The
Eph receptor tyrosine kinases and their
ephrin ligands regulate many physiological and
pathological processes. EphA4 plays important roles in nervous system development and adult homeostasis, while aberrant EphA4 signaling has been implicated in neurodegeneration. EphA4 may also affect
cancer malignancy, but the regulation and effects of EphA4 signaling in
cancer are poorly understood. A correlation between decreased patient survival and high EphA4
mRNA expression in
melanoma tumors that also highly express ephrinA
ligands suggests that enhanced EphA4 signaling may contribute to
melanoma progression. A search for EphA4 gain-of-function mutations in
melanoma uncovered a mutation of the highly conserved
leucine 920 in the EphA4 sterile alpha motif (SAM) domain. We found that mutation of L920 to
phenylalanine (L920F) potentiates EphA4 autophosphorylation and signaling, making it the first documented EphA4
cancer mutation that increases
kinase activity.
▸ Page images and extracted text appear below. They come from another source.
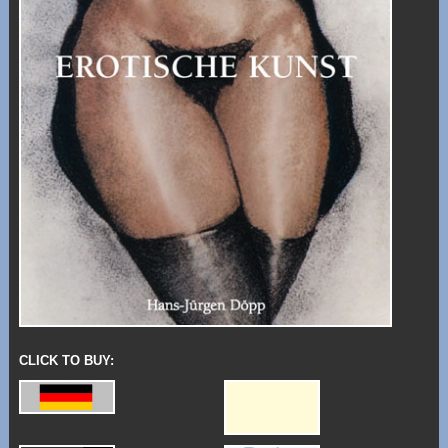
CLICK TO BUY: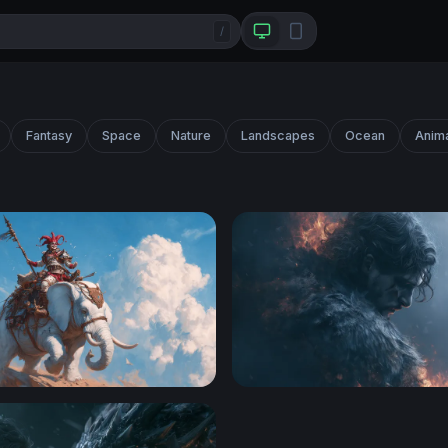
/
Fantasy
Space
Nature
Landscapes
Ocean
Anim
ght Riding a White War Elephant
Smoldering Dark Hero Wall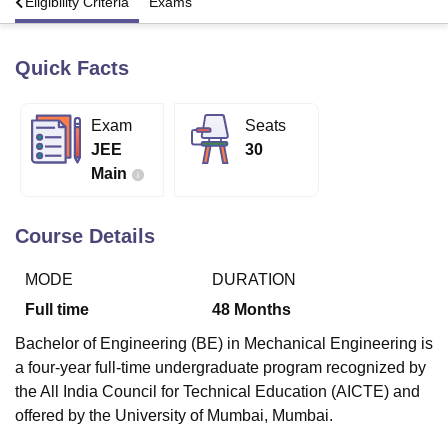
s
Eligibility Criteria
Exams
Quick Facts
U Bhopal
MS Lucknow
KMC Manipal
King George Medical College Lucknow
MMC 
u University
Calcutta University
Guru Gobind Singh Indraprastha Univer
Exam
Seats
ni
UPES Dehradun
Amity University Noida
Lovely Professional University
JEE
30
 Agricultural University, Anand
stitute of Fundamental Research, Mumbai
Indian Agricultural Research I
Main
oimbatore
Vellore Institute of Technology, Vellore
SRM Institute of Scien
Course Details
pital College Of Nursing, Mumbai
ICT Mumbai
ASMSOC Mumbai
adras Christian College
Loyola College
Crescent College
HITS Chennai
n Centre, Kolkata
Guru Nanak Institute Of Hotel Management, Kolkata
J
MODE
DURATION
ocial Sciences
Competition
Pharmacy
Animation and Design
Full time
48
Months
iversity Reviews
Amrita Vishwa Vidyapeetham Reviews
IBS Hyderabad 
Bachelor of Engineering (BE) in Mechanical Engineering is
a four-year full-time undergraduate program recognized by
the All India Council for Technical Education (AICTE) and
offered by the University of Mumbai, Mumbai.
Quantitative Föster resonance energy transfer and fluorescence intensity fluctuation (FIF) analyses revealed that the L920F mutation induces a switch in EphA4 oligomer size, from a dimer to a trimer. We propose this switch in oligomer size as a novel mechanism underlying EphA4-linked
tumorigenesis. Molecular dynamics simulations suggest that the L920F mutation alters EphA4 SAM domain conformation, leading to the formation of EphA4 trimers that assemble through two aberrant SAM domain interfaces. Accordingly, EphA4 wild-type and the L920F mutant are affected differently by the SAM domain and are differentially regulated by
ephrin ligand stimulation. The increased EphA4 activation induced by the L920F mutation, through the novel mechanism we uncovered, supports a functional role for EphA4 in promoting pathogenesis.